安本(こいつ)が攻めて来るのを待っている場合では、ない)

 けやきは自分から一気に距離を詰めると、安本の手元へとその腕を伸ばした。その動きを完全に予想していた様に、安本は難なく身体を捻ってそれをかわしきる。

 一連の動作により発生したけやきの隙。安本は狡猾にけやきの背後へと足を踏み込み、一気にディフェンスを抜こうとする。

 この時点でけやきは完全に安本に背を向けた格好。どう身をよじろうとも、彼の前に立ち塞がれる位置には既に居なかった。

(焦ったな、樫屋! レギオンを発動したからと言ってレギオンで勝つ義務が生まれるわけじゃねぇ!!)


 が、それでも安本の進路は塞がれた。彼の勝利への道程を塞いだモノを左右にかわそうにも、そこも完全に塞がれている。安本にとって正面と左右。その三方向が、一瞬にしてたった一つの影によって封鎖されたのである。

 上空を羽ばたいて彼の前に降り立った、ガイだった。

(この女、相棒のドラゴンが俺の背後で動くのに気づいて、ワザとディフェンスを抜かせたフリを――ッ!)

 だがそれでも、安本は敵陣への進行を強行する事を選んだ。

「オおお!!」

 広げられたガイの左翼を潜り抜け、その手に持ったボールを腹の前で構えなおしながら一歩、また一歩と進んでいく。


「かわした!!」

 来須は、眼をみはっていた。

 あの樫屋けやきのユニットの眼前でドラゴンの背から降りる度胸。たった一人でけやきとガイその両名を完全に抜き去った技量。しかも、その最中に於いてタイミングを見極め、レギオンフォーメーションの指示を出す事までしてのけた。
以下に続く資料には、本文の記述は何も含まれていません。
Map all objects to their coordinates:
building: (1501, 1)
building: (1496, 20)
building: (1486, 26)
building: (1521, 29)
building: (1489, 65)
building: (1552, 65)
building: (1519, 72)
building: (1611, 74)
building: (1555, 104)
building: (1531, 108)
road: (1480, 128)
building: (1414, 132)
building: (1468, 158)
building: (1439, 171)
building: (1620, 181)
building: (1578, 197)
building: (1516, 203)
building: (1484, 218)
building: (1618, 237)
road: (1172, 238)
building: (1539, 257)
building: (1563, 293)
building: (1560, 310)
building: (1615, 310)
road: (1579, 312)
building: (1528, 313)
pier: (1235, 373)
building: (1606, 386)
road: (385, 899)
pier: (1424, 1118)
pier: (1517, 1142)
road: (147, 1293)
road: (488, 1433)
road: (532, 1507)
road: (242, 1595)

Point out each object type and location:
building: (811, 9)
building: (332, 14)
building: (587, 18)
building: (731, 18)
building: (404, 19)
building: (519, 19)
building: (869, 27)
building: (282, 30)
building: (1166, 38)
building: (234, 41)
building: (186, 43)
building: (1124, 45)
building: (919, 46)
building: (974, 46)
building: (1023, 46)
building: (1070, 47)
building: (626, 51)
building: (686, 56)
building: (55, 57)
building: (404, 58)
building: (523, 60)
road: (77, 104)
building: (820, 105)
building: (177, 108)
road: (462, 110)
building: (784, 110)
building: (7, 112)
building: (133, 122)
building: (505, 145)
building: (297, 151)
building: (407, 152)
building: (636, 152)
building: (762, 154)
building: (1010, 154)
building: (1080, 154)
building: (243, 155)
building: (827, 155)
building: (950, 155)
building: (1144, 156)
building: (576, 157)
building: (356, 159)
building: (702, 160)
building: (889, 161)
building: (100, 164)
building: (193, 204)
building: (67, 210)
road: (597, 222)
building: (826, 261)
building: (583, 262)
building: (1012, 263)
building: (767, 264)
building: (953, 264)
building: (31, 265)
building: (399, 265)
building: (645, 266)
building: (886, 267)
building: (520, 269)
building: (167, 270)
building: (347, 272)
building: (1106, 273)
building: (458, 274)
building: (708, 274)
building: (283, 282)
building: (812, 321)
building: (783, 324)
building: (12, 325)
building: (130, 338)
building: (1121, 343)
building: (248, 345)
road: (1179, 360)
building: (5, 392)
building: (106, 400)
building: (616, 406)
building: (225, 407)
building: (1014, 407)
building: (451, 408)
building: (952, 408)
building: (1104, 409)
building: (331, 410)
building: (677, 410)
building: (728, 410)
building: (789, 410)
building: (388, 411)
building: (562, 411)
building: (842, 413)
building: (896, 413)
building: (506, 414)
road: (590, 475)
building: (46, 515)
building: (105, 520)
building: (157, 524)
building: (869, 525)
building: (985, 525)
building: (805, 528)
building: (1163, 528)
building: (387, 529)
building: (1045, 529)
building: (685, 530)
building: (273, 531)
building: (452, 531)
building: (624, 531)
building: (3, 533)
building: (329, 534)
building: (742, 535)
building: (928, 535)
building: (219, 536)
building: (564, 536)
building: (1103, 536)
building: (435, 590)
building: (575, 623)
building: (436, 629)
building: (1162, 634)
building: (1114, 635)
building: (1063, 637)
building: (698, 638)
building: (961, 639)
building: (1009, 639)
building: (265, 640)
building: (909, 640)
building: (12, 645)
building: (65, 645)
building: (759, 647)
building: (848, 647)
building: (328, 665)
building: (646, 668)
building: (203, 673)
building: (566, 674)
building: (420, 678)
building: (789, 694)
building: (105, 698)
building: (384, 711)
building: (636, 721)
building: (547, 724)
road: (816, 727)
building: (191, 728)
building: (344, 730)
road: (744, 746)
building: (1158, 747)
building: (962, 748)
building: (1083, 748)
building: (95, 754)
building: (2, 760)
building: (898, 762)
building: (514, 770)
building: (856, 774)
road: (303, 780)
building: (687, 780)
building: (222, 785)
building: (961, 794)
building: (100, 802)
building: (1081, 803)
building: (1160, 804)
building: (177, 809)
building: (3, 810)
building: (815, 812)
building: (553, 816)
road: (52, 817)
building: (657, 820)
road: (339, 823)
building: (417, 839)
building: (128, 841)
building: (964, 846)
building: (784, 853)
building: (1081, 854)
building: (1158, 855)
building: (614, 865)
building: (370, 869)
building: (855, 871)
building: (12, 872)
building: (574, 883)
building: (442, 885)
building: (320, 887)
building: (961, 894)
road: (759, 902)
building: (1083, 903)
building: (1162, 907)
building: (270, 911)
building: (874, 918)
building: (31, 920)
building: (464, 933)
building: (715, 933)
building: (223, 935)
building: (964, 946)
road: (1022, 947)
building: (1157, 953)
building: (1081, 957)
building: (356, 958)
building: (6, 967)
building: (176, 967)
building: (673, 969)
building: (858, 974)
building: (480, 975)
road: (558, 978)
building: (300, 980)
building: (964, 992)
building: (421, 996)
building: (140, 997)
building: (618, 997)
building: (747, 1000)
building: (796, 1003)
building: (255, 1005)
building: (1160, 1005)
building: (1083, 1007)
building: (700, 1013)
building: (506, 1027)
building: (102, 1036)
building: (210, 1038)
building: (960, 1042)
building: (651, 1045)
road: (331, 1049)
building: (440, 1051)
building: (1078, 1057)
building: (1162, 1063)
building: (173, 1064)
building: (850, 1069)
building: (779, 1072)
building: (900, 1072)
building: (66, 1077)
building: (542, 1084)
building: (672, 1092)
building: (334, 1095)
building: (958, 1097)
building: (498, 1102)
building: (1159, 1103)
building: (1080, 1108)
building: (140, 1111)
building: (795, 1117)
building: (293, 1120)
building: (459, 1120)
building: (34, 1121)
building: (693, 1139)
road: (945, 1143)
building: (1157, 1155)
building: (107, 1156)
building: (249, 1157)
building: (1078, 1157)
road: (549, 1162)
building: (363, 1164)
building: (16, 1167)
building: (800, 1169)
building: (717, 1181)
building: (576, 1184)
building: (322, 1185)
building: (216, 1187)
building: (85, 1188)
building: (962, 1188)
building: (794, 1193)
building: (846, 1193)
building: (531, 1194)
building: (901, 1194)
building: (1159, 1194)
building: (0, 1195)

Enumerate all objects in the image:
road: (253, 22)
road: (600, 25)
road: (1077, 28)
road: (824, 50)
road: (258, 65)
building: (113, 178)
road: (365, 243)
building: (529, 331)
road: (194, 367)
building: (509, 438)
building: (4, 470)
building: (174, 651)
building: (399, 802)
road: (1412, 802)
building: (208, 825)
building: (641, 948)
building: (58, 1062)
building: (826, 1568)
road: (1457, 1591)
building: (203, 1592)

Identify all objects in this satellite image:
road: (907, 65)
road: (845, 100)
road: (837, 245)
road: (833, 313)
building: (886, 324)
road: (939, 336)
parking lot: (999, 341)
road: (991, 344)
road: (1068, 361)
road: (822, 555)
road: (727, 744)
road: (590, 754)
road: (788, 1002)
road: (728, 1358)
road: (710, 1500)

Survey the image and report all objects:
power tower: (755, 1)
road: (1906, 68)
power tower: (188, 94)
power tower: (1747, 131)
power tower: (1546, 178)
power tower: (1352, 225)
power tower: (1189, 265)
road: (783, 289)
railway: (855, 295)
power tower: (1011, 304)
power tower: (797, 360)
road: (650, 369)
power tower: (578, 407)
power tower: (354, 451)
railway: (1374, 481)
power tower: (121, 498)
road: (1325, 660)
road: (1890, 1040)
(樫屋だって相当な集中をしてるはず。決して油断なんてしていなかった!)

 レギオンフォーメーション展開の指示を受けてドラゴンから降り、安本に追従するべく走っていく来須は思うのだ。


(今の俺に、アレが出来るか?)


 果たして、安本は本当に弱体化したのか。

 仮にそうだとして、今の自分にそれを指摘する資格が本当にあるのか?

 実力の伸びしろがあるにも関わらず、それに対する焦りも無く。他者を憎んで悪態をつく事ばかりを考えている、今の自分に。

(苦痛を伴う継続した努力こそ、成功への唯一の道。なら、だとしたら、果たして今の俺は――)


 走り続ける来須の視界に、少年と、少女と、仔竜の姿が入ってきた。

 否。今までだって確りと視界には捉えていた筈である。だが、彼はそれに目を向けようとしていなかった。


 ぽっと出の、龍球歴でいえば高々一か月半のド素人。練習試合の前に、来須がある人物からそう紹介された二人と一頭。

 だが、果たして彼等は憎むべき対象なのか?

(俺は、目の前にデカい顔して現れた素人が鬱陶しくて、馬鹿にして、完膚なきまでに挑発して、芽を摘もうとした。その筈だった)

 だが今、そんな来須の視界の両端に居る彼等は、その表情は、彼が良く知る”本気で龍球に明け暮れる者”の顔に他ならなかった。

(俺は……)

 来須は、足を動かしながらも思わずにはいられなかった。呟かずには、いられなかった。